Verfasst am 09. Februar 2017

Im nächsten Jahr steht der 200. Geburtstag von Karl Marx (1818-1883) an. Die ersten 17 Jahre seines Lebens verbrachte er in Trier. Dort widmet sich das international bekannte Karl-Marx-Haus als einziges Museum in Deutschland seinem Leben, Werk und dessen Wirkung. 40.000 Personen besuchen es jährlich. Anlässlich des Jubiläums möchte das Haus im August 2018 seine Dauerausstellung neueröffnen. Ein wissenschaftlicher Beirat soll bei der Gestaltung helfen.

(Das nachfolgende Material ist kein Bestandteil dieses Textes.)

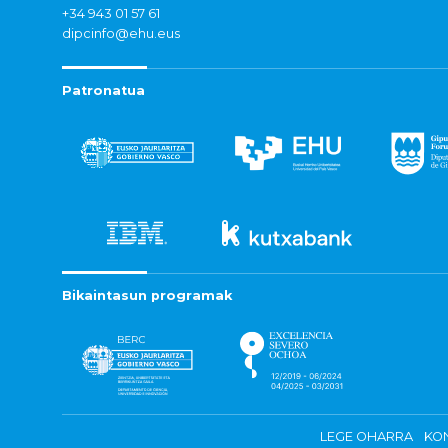
+34 943 01 57 61
dipcinfo@ehu.eus
Patronatua
Bikaintasun programak
LEGE OHARRA
KON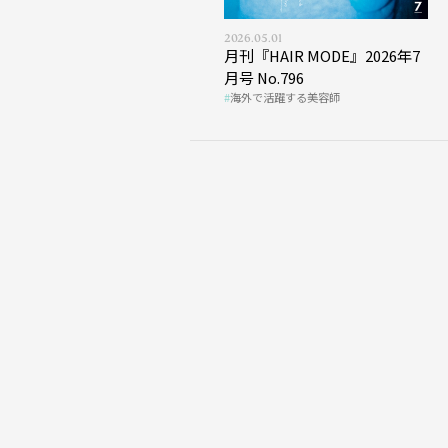
2026.05.01
月刊『HAIR MODE』2026年7
月号 No.796
海外で活躍する美容師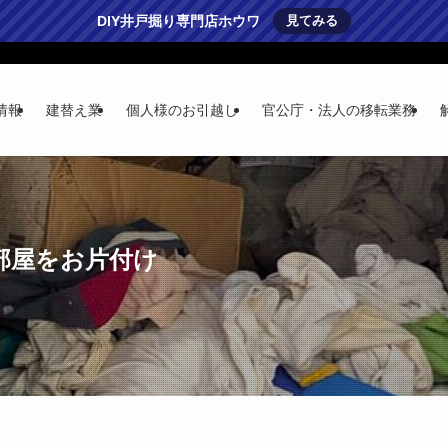
DIY井戸掘り専門店ホウワ
見てみる
情報
建替え業
個人様のお引越し
官公庁・法人の移転業務
部屋をお片付け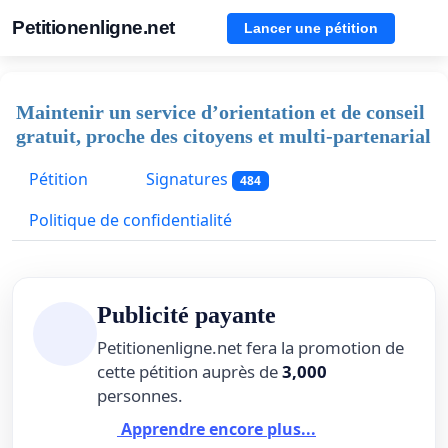
Petitionenligne.net
Lancer une pétition
Maintenir un service d’orientation et de conseil
gratuit, proche des citoyens et multi-partenarial
Pétition
Signatures
484
Politique de confidentialité
Publicité payante
Petitionenligne.net fera la promotion de
cette pétition auprès de
3,000
personnes.
Apprendre encore plus...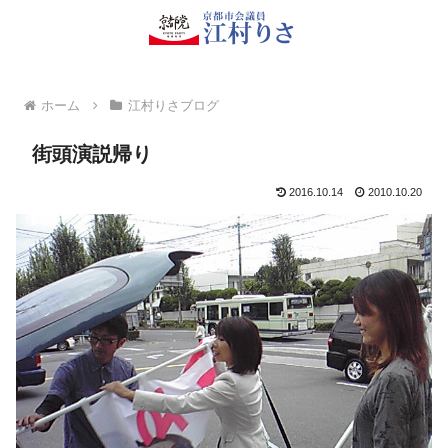
ホーム
江村りさブログ
街頭演説帰り
2016.10.14
2010.10.20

Der Chef der Friedrich-Ebert-Stiftung, der frühere rheinland-pfälzische Ministerpräsident Kurt Beck (SPD), hat die neun Beirats-Mitglieder am Samstag in Trier vorgestellt: Neben dem Historiker Peter Brandt, Sohn von Altkanzler Willy Brandt, ist auch der Vorsitzende des Arbeitskreises der NS-Gedenkstätten, Prof. Dr. Alfons Kenkmann, vertreten. „Wir wollen versuchen, ein objektives Bild von Marx zu zeichnen und nichts glattzubügeln“, sagte Brandt am Rande der Konstituierung des Beirats. Es solle in der neuen Schau nicht nur um die Person Marx gehen, sondern vor allem um die Wirkungsgeschichte seines Werkes. Marx gilt als einer der geistigen Väter der deutschen Arbeiterbewegung und der Gewerkschaften wie der Sozialdemokratie; mit Hilfe seiner Theorien argumentierten und argumentieren sowohl Sozialisten als auch Kommunisten. Auch im Rheinischen Landesmuseum und im Stadtmuseum Trier werden entsprechende Sonderschauen zum Geburtstag des Denkers aus dem 19. Jahrhundert gezeigt.

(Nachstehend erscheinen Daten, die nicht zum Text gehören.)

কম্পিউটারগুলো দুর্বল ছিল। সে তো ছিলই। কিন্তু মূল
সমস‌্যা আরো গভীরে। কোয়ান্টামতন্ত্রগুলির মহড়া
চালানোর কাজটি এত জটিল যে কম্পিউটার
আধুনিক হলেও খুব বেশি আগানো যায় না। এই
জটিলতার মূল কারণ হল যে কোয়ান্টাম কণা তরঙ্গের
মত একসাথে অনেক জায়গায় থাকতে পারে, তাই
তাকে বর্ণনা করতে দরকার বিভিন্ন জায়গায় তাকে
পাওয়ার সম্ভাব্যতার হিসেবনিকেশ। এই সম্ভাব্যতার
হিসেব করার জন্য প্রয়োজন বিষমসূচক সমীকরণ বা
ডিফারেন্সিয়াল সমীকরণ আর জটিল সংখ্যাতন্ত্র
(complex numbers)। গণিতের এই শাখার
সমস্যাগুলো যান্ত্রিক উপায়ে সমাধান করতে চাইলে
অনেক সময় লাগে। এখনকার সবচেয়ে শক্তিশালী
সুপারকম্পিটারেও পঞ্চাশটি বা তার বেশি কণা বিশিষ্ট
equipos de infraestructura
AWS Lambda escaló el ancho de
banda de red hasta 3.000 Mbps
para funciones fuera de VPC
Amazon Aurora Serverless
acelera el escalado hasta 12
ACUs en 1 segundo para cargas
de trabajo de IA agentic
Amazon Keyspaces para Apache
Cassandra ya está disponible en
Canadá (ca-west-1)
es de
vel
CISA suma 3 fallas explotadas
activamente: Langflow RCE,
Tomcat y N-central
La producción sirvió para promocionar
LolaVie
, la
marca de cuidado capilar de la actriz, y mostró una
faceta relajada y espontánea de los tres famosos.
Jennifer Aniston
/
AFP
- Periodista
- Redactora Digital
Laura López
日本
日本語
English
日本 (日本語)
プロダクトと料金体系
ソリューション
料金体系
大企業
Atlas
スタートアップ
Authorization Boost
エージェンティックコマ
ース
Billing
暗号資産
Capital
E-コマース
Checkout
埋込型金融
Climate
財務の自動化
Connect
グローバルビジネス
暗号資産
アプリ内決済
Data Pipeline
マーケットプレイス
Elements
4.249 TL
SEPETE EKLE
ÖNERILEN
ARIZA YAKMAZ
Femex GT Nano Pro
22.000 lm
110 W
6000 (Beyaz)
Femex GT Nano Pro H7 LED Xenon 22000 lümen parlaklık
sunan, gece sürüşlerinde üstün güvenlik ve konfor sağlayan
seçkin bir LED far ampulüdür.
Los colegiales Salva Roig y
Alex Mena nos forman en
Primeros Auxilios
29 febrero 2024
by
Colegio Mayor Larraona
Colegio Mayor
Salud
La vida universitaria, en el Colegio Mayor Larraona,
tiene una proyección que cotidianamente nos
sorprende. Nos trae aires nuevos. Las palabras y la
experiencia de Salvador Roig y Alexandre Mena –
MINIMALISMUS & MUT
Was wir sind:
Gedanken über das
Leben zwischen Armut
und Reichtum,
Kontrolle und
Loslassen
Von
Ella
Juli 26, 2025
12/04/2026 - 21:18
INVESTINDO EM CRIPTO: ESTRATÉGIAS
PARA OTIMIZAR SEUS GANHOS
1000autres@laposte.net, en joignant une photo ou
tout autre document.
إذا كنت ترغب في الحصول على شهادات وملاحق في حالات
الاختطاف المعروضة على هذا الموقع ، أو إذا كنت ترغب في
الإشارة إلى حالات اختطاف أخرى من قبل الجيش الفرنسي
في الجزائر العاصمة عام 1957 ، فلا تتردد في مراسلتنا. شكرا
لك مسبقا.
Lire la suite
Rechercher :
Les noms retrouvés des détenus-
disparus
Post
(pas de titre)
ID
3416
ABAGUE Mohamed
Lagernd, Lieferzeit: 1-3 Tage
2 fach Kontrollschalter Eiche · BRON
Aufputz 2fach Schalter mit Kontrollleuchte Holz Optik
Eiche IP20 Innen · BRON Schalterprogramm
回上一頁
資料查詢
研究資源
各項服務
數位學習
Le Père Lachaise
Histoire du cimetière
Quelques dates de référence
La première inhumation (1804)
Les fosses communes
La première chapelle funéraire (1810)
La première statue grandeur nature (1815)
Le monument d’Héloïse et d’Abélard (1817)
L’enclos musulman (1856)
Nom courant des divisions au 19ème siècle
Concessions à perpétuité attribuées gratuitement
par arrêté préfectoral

Neben dieser Berufung ist Prof. Dr. Kenkmann Mitglied der Deutsch-Israelischen und der Deutsch-Tschechischen Schulbuchkommission. Außerdem berät er wissenschaftlich unter anderem das Hannah-Arendt-Institut für Totalitarismusforschung, die Dokumentationsstätte Obersalzberg oder die Bundesstiftung zur Aufarbeitung der SED-Diktatur und ist stellvertretender Beiratsvorsitzender des Archivs der deutschen Jugendbewegung.

Breites Engagement des gesamten Arbeitskreis-Vorstands in verschiedenen Gremien

Neben dem Vorsitzenden sind auch die anderen Vorstandsmitglieder des Arbeitskreises beratend und unterstützend für unterschiedliche Museen, Forschungseinrichtungen oder Vereine tätig – und das ehrenamtlich: So wie Prof. Dr. Alfons Kenkmann ist auch Dr. Werner Jung, Leiter des NS-Dokumentationszentrums in Köln und stellvertretender Vorsitzender des Arbeitskreises, im Bundesvorstand des Vereins „Gegen Vergessen, für Demokratie“ aktiv. Außerdem ist er Mitglied in verschiedenen regionalen und kommunalen Fachbeiräten beispielsweise zur Aufarbeitung der Geschichte von Zwangsarbeit in der rheinischen Großstadt oder als Sachverständiger für die Initiative zur Neugestaltung des Güterbahnhofs Mühlheim. Auch die Leiterin der Begegnungsstätte Alte Synagoge Wuppertal, Dr. Ulrike Schrader, berät verschiedene lokale Initiativen wie den Verein „Stolpersteine e.V.“.

Kirsten John-Stucke, Leiterin der Gedenkstätte Wewelsburg, ist unter anderem Mitglied im internationalen Beirat der Stiftung Topographie des Terrors und im wissenschaftlichen Projektbeirat der Gedenkstätte Vogelsang, die nun auch in den Arbeitskreis der NS-Gedenkstätten und –Erinnerungsorte aufgenommen werden konnte. Daniel Gollmann, im Arbeitskreis als Assistent der Geschäftsführung beschäftigt, ist Mitglied im Beirat des Landesverbands Museumspädagogik Nordrhein-Westfalen.